▶ _Task brief_
From the Jonathan Lindley passage below, answer:
1. When and where was Jonathan Lindley born?
2. In whose company was he reported to serve at the Alamo?
3. About what year is Samuel W. Lindley said to have come to the DeWitt Colony?

┌─ Supplied passage

Saturday, May 24, 2008

Remember the Alamo -- Jonathan Lindley

Above: Battle of the Alamo

Jonathan Lindley -- Alamo Defender

Jonathan Lindley was a younger brother of our direct ancestor, Basheba Lindley, wife of John Sadler.

Jonathan L. Lindley, born 12 Feb 1814 in Sangamon County, Illinois. Some say that Jonathan was a surveyor for early Texas colonists and a resident of Gonzales. He is reported as being a Private artilleryman in Capt. Carey’s artillery company of the Alamo garrison.
Jonathan was the third child and oldest son of Samuel Washington Lindley (b. 1788 NC) and Elizabeth Whitley. Samuel W. Lindley is said to have come to the DeWitt Colony from Illinois about 1833. According to descendants, Samuel's first wife Mary (Polly) Hall died after the birth to their first child Sarah. Samuel then married Elizabeth Whitley, with whom he had his remaining children except Amanda.
(**Note: Many histories still list Polly Hall as the mother of Jonathan. I believe this to be incorrect and believe Elizabeth Whitely to be the mother of Jonathan. Check out the Jonathan Lindley research file at the DRT Library at the Alamo for further info on the correct mother for Jonathan Lindley.)

└─
┌─ Data

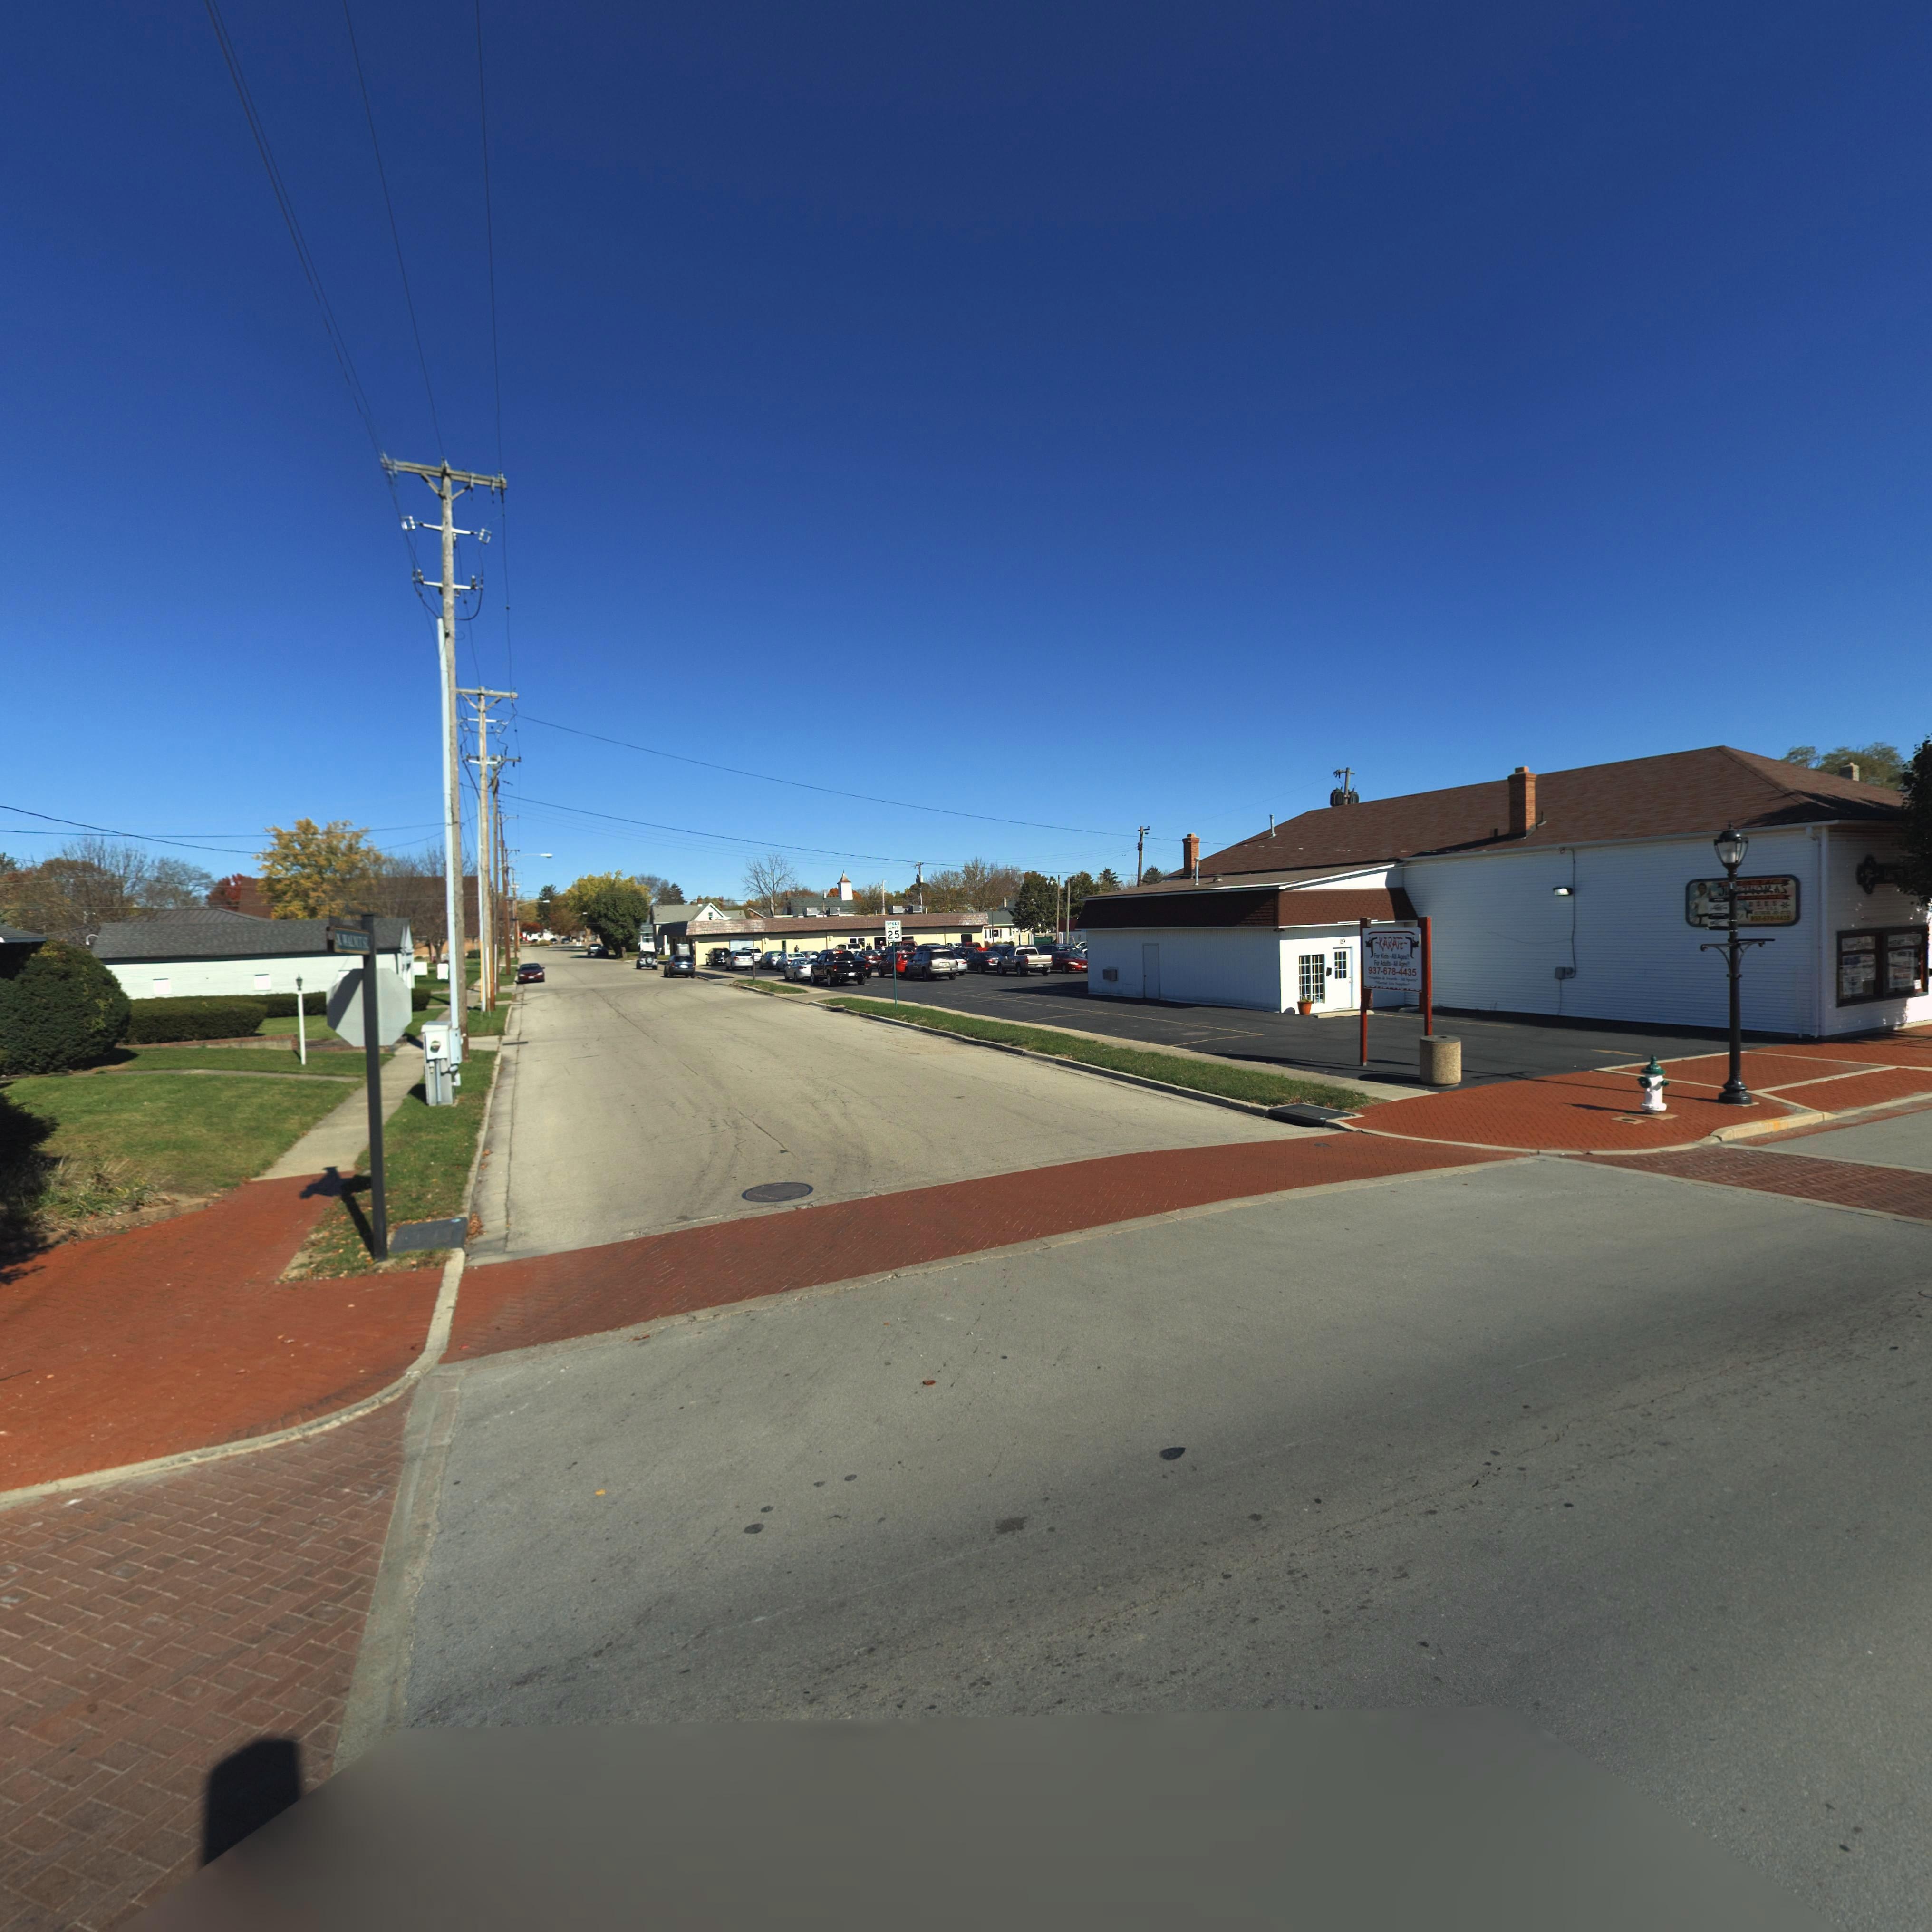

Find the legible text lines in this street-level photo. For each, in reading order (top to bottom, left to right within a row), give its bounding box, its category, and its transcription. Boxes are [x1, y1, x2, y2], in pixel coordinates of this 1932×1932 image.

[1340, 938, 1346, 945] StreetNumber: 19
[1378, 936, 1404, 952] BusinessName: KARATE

└─

▶ _The reply_
1. 12 Feb 1814, in Sangamon County, Illinois.
2. Capt. Carey's artillery company.
3. About 1833.